In the world wide web, it is really just two minds communicating. When people text each other, the only things you are receiving are words in a digital format, thus when people have to express their minds in person, bearing all the judgements that might be projected towards them, the inertia of reality can be super awkward.
When people are constantly communicating online with their peers, in a medium they find very comfortable, it is only natural for them to feel awkward communicating in a way that is outside their comfort zone.
This is not to justify social awkwardness, but to show that there are more than individual factors that can make socialising in the real very awkward.
Sakib, an Ordinary Level student, says, "I speak to the girl I like every day on Facebook, but I doubt I'll ever have the courage to stay cool if I talk to her in person. The guys I see around her are obviously better looking than I am."
Being digitally fluent is a lot like being fluent in more than one language. It is believed that people who speak different languages have the ability to change their personality and reasoning according to the language they speak. In the same way people are different when they communicate online compared to how they are in reality.

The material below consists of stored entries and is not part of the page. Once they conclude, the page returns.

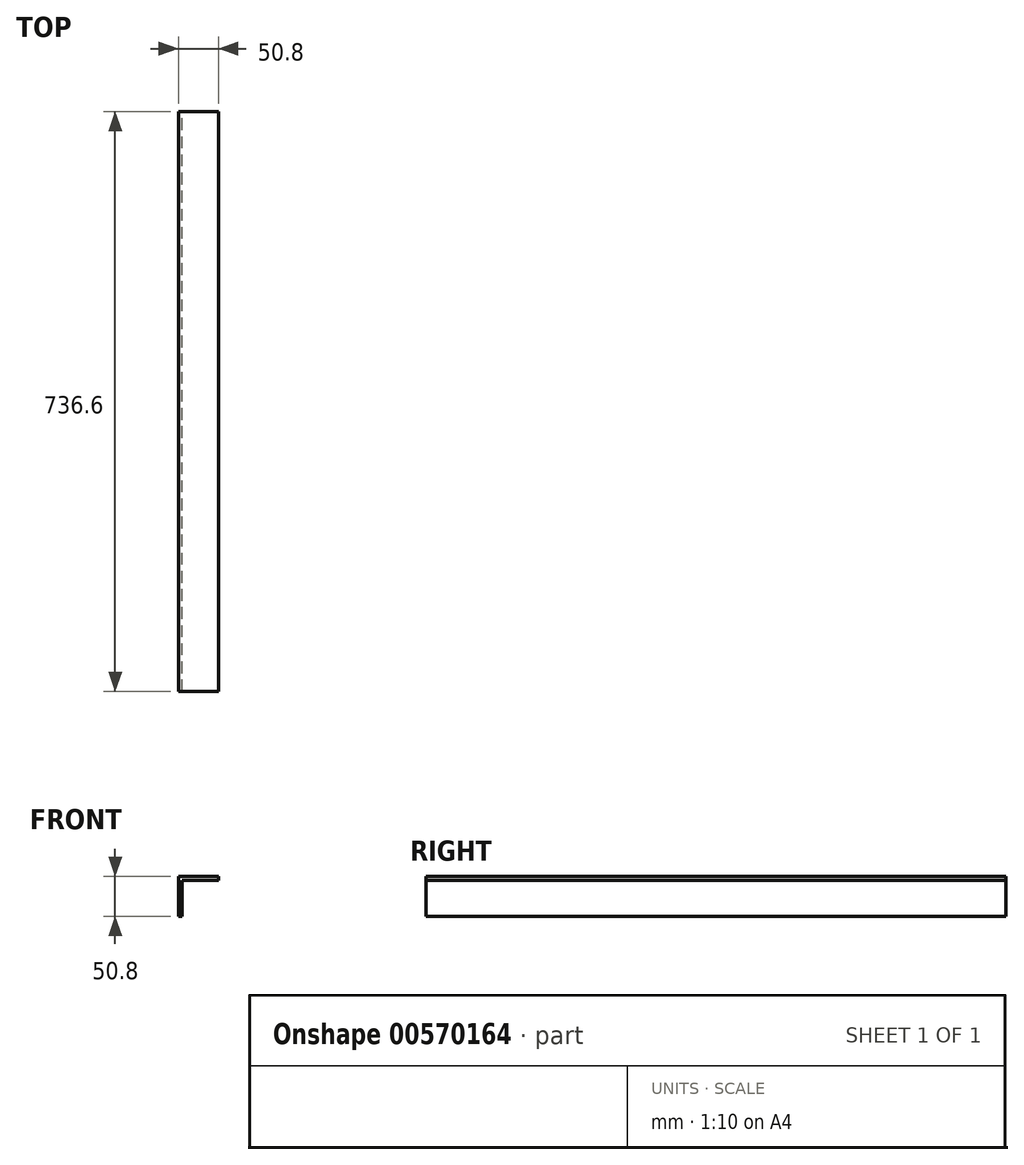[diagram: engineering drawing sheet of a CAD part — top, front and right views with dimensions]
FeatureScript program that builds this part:
annotation { "Feature Type Name" : "Feature", "Feature Type Description" : "" }
export const myFeature = defineFeature(function(context is Context, id is Id, definition is map)
    precondition{}
    {
        {
            var Q0;
            Q0=qCreatedBy(makeId("Front.planeOp"),FACE);
            var sketch = newSketch(context, id + "F0", { "sketchPlane" : qUnion([Q0])});
            skLineSegment(sketch, "E0", {"start": v(0, 50.8) * mm, "end": v(0, 0) * mm});
            skLineSegment(sketch, "E1", {"start": v(0, 0) * mm, "end": v(4.76, 0) * mm});
            skLineSegment(sketch, "E2", {"start": v(4.76, 0) * mm, "end": v(4.76, 46.04) * mm});
            skLineSegment(sketch, "E3", {"start": v(4.76, 46.04) * mm, "end": v(50.8, 46.04) * mm});
            skLineSegment(sketch, "E4", {"start": v(0, 50.8) * mm, "end": v(50.8, 50.8) * mm});
            skLineSegment(sketch, "E5", {"start": v(50.8, 50.8) * mm, "end": v(50.8, 46.04) * mm});
            skSolve(sketch);
        }
        {
            var Q0;
            Q0=makeQuery(id+"F0.imprint","IMPRINT",FACE,{"disambiguationData":[TD([[makeQuery(id+"F0.imprint","IMPRINT",EDGE,{"derivedFrom":sQuery(id+"F0.wireOp",EDGE,"E0")}),1.0]])]});
            extrude(context, id + "F1", {"entities" : qUnion([Q0]), "depth" : 736.6 * mm, "offsetDistance" : 25.4 * mm});
        }
    });
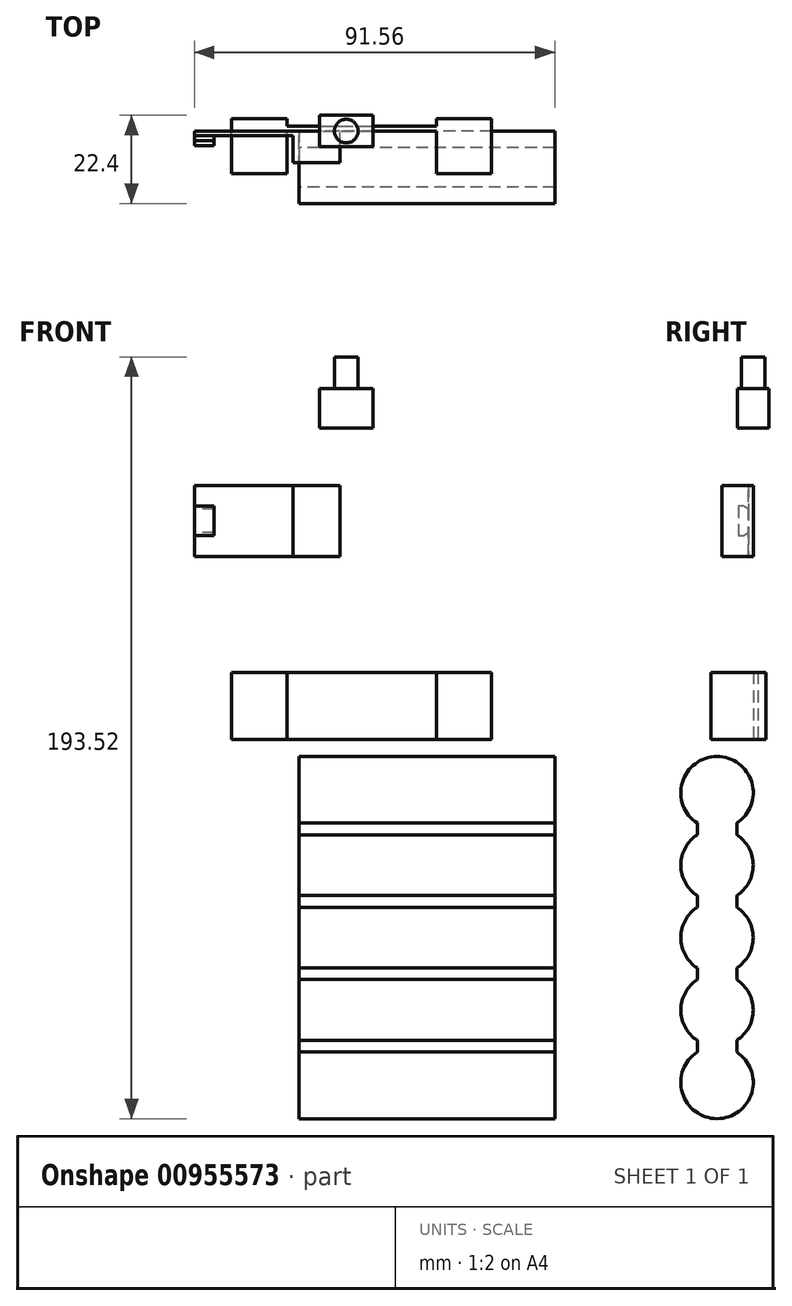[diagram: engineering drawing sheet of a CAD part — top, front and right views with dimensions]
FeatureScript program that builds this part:
annotation { "Feature Type Name" : "Feature", "Feature Type Description" : "" }
export const myFeature = defineFeature(function(context is Context, id is Id, definition is map)
    precondition{}
    {
        {
            var Q0;
            Q0=qCreatedBy(makeId("Front.planeOp"),FACE);
            var sketch = newSketch(context, id + "F0", { "sketchPlane" : qUnion([Q0])});
            skLineSegment(sketch, "E0.bottom", {"start": v(-22.06, 31.07) * mm, "end": v(-59.06, 31.07) * mm});
            skLineSegment(sketch, "E0.top", {"start": v(-22.06, 13.07) * mm, "end": v(-59.06, 13.07) * mm});
            skLineSegment(sketch, "E0.left", {"start": v(-22.06, 31.07) * mm, "end": v(-22.06, 13.07) * mm});
            skLineSegment(sketch, "E0.right", {"start": v(-59.06, 31.07) * mm, "end": v(-59.06, 13.07) * mm});
            skLineSegment(sketch, "E1.bottom", {"start": v(-49.58, -16.42) * mm, "end": v(16.42, -16.42) * mm});
            skLineSegment(sketch, "E1.top", {"start": v(-49.58, -33.42) * mm, "end": v(16.42, -33.42) * mm});
            skLineSegment(sketch, "E1.left", {"start": v(-49.58, -16.42) * mm, "end": v(-49.58, -33.42) * mm});
            skLineSegment(sketch, "E1.right", {"start": v(16.42, -16.42) * mm, "end": v(16.42, -33.42) * mm});
            skLineSegment(sketch, "E2.bottom", {"start": v(-27.25, 55.7) * mm, "end": v(-13.75, 55.7) * mm});
            skLineSegment(sketch, "E2.top", {"start": v(-27.25, 45.7) * mm, "end": v(-13.75, 45.7) * mm});
            skLineSegment(sketch, "E2.left", {"start": v(-27.25, 55.7) * mm, "end": v(-27.25, 45.7) * mm});
            skLineSegment(sketch, "E2.right", {"start": v(-13.75, 55.7) * mm, "end": v(-13.75, 45.7) * mm});
            skLineSegment(sketch, "E3", {"start": v(-20.5, 55.7) * mm, "end": v(-20.5, 63.7) * mm});
            skPoint(sketch, "E3.endSnap0", {"position": v(-20.5, 55.7) * mm});
            skLineSegment(sketch, "E4", {"start": v(-20.5, 63.7) * mm, "end": v(-17.5, 63.7) * mm});
            skLineSegment(sketch, "E5", {"start": v(-17.5, 63.7) * mm, "end": v(-17.5, 55.7) * mm});
            skLineSegment(sketch, "E6", {"start": v(-35.58, -16.42) * mm, "end": v(-35.58, -33.42) * mm});
            skLineSegment(sketch, "E7", {"start": v(2.42, -16.42) * mm, "end": v(2.42, -33.42) * mm});
            skSolve(sketch);
        }
        {
            var Q0;
            Q0=qCreatedBy(makeId("Right.planeOp"),FACE);
            var sketch = newSketch(context, id + "F1", { "sketchPlane" : qUnion([Q0])});
            skLineSegment(sketch, "E8.bottom", {"start": v(0, -47.02) * mm, "end": v(-18.4, -47.02) * mm});
            skLineSegment(sketch, "E8.top", {"start": v(0, -120.62) * mm, "end": v(-18.4, -120.62) * mm});
            skLineSegment(sketch, "E8.left", {"start": v(0, -47.02) * mm, "end": v(0, -120.62) * mm, "construction": true});
            skLineSegment(sketch, "E8.right", {"start": v(-18.4, -47.02) * mm, "end": v(-18.4, -120.62) * mm, "construction": true});
            skCircle(sketch, "E9", {"center": v(-9.2, -47.02) * mm, "radius": 9.2 * mm});
            skCircle(sketch, "E10", {"center": v(-9.2, -65.42) * mm, "radius": 9.2 * mm});
            skCircle(sketch, "E11", {"center": v(-9.2, -83.82) * mm, "radius": 9.2 * mm});
            skCircle(sketch, "E12", {"center": v(-9.2, -120.62) * mm, "radius": 9.2 * mm});
            skLineSegment(sketch, "E13", {"start": v(-14.2, -54.74) * mm, "end": v(-14.2, -112.9) * mm});
            skLineSegment(sketch, "E14", {"start": v(-4.2, -54.74) * mm, "end": v(-4.2, -112.9) * mm});
            skCircle(sketch, "E15", {"center": v(-9.2, -102.22) * mm, "radius": 9.2 * mm});
            skSolve(sketch);
        }
        {
            var Q0;
            Q0 = qSketchRegion(id + "F1", true);
            extrude(context, id + "F2", {"entities" : qUnion([Q0]), "endBound" : BoundingType.SYMMETRIC, "depth" : 65 * mm, "offsetDistance" : 25 * mm});
        }
        {
            var Q0;
            {var subQ0=sQuery(id+"F0.wireOp",EDGE,"E6");Q0=makeQuery(id+"F0.imprint","IMPRINT",FACE,{"disambiguationData":[TD([[makeQuery(id+"F0.imprint","IMPRINT",EDGE,{"derivedFrom":subQ0}),1.0]])]});}
            extrude(context, id + "F3", {"entities" : qUnion([Q0]), "oppositeDirection" : true, "depth" : 1.2 * mm, "offsetDistance" : 25 * mm});
        }
        {
            var Q0;
            Q0=makeQuery(id+"F0.imprint","IMPRINT",FACE,{"disambiguationData":[TD([[makeQuery(id+"F0.imprint","IMPRINT",EDGE,{"derivedFrom":sQuery(id+"F0.wireOp",EDGE,"E0.bottom")}),1.0]])]});
            extrude(context, id + "F4", {"entities" : qUnion([Q0]), "depth" : 1.2 * mm, "offsetDistance" : 25 * mm});
        }
        {
            var Q0;
            Q0=makeQuery(id+"F0.imprint","IMPRINT",FACE,{"disambiguationData":[TD([[makeQuery(id+"F0.imprint","IMPRINT",EDGE,{"derivedFrom":sQuery(id+"F0.wireOp",EDGE,"E2.top")}),1.0]])]});
            extrude(context, id + "F5", {"entities" : qUnion([Q0]), "endBound" : BoundingType.SYMMETRIC, "depth" : 8 * mm, "offsetDistance" : 25 * mm});
        }
        {
            var Q0;
            {var subQ0=sQuery(id+"F0.wireOp",EDGE,"E3");Q0=makeQuery(id+"F0.imprint","IMPRINT",FACE,{"disambiguationData":[TD([[makeQuery(id+"F0.imprint","IMPRINT",EDGE,{"derivedFrom":subQ0}),-1.0]])]});}
            var Q1;
            Q1=sQuery(id+"F0.wireOp",EDGE,"E3");
            revolve(context, id + "F6", {"operationType" : NewBodyOperationType.ADD, "surfaceOperationType" : NewSurfaceOperationType.NEW, "entities" : qUnion([Q0]), "axis" : qUnion([Q1]), "revolveType" : RevolveType.FULL});
        }
        {
            var Q0;
            {var subQ0=sQuery(id+"F0.wireOp",EDGE,"E1.left");Q0=makeQuery(id+"F0.imprint","IMPRINT",FACE,{"disambiguationData":[TD([[makeQuery(id+"F0.imprint","IMPRINT",EDGE,{"derivedFrom":subQ0}),1.0]])]});}
            var Q1;
            {var subQ0=sQuery(id+"F0.wireOp",EDGE,"E1.right");Q1=makeQuery(id+"F0.imprint","IMPRINT",FACE,{"disambiguationData":[TD([[makeQuery(id+"F0.imprint","IMPRINT",EDGE,{"derivedFrom":subQ0}),-1.0]])]});}
            extrude(context, id + "F7", {"entities" : qUnion([Q0, Q1]), "operationType" : NewBodyOperationType.ADD, "depth" : (14 - 3.2) * mm, "offsetDistance" : 25 * mm, "hasSecondDirection" : true, "secondDirectionOppositeDirection" : true, "secondDirectionDepth" : 3.2 * mm});
        }
        {
            var Q0;
            Q0=makeQuery(id+"F4.opExtrude","SWEPT_FACE",FACE,{"disambiguationData":[OSD([sQuery(id+"F0.wireOp",EDGE,"E0.right")])]});
            var sketch = newSketch(context, id + "F8", { "sketchPlane" : qUnion([Q0])});
            skLineSegment(sketch, "E16", {"start": v(1.2, 25.1) * mm, "end": v(2.45, 25.82) * mm});
            skLineSegment(sketch, "E17", {"start": v(2.45, 25.82) * mm, "end": v(3.7, 25.82) * mm});
            skLineSegment(sketch, "E18", {"start": v(3.7, 25.82) * mm, "end": v(3.7, 18.32) * mm});
            skLineSegment(sketch, "E19", {"start": v(3.7, 18.32) * mm, "end": v(2.45, 18.32) * mm});
            skLineSegment(sketch, "E20", {"start": v(2.45, 18.32) * mm, "end": v(1.2, 19.04) * mm});
            skPoint(sketch, "E21", {"position": v(3.7, 22.07) * mm});
            skPoint(sketch, "E22", {"position": v(1.2, 22.07) * mm});
            skSolve(sketch);
        }
        {
            var Q0;
            {var subQ0=sQuery(id+"F8.wireOp",EDGE,"E16");Q0=makeQuery(id+"F8.imprint","IMPRINT",FACE,{"disambiguationData":[TD([[makeQuery(id+"F8.imprint","IMPRINT",EDGE,{"derivedFrom":subQ0}),-1.0]])]});}
            extrude(context, id + "F9", {"entities" : qUnion([Q0]), "operationType" : NewBodyOperationType.ADD, "oppositeDirection" : true, "depth" : 5 * mm, "offsetDistance" : 25 * mm});
        }
        {
            var Q0;
            Q0=makeQuery(id+"F4.opExtrude","CAP_FACE",FACE,{"disambiguationData":[OSD([sQuery(id+"F0.wireOp",EDGE,"E0.bottom"),sQuery(id+"F0.wireOp",EDGE,"E0.top"),sQuery(id+"F0.wireOp",EDGE,"E0.left"),sQuery(id+"F0.wireOp",EDGE,"E0.right")])],"isStart":true});
            var sketch = newSketch(context, id + "F10", { "sketchPlane" : qUnion([Q0])});
            skLineSegment(sketch, "E23", {"start": v(34.06, 31.07) * mm, "end": v(34.06, 13.07) * mm});
            skSolve(sketch);
        }
        {
            var Q0;
            {var subQ0=sQuery(id+"F10.wireOp",EDGE,"E23");Q0=makeQuery(id+"F10.imprint","IMPRINT",FACE,{"disambiguationData":[TD([[makeQuery(id+"F10.imprint","IMPRINT",EDGE,{"derivedFrom":subQ0}),-1.0]])]});}
            extrude(context, id + "F11", {"entities" : qUnion([Q0]), "operationType" : NewBodyOperationType.ADD, "oppositeDirection" : true, "depth" : 8 * mm, "offsetDistance" : 25 * mm});
        }
    });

Basically, the displacement of comfort is what creates a socially awkward experience.
In the world of social media, the concept of 'like for like' is what drives a person's popularity. Sometimes people are nice to other people just to gain recognition. And this is hardly practiced in real life.
People put up their best pictures as their avatars, whereas in reality looking your best is highly inconsistent. Cultural factors and social stigmas create an awkward environment for people to communicate in; which does not exist in the world of the Internet.
Social awkwardness can be a thing of the past if people move away from materialistic judgements and enjoy sharing time with someone because they truly like each other.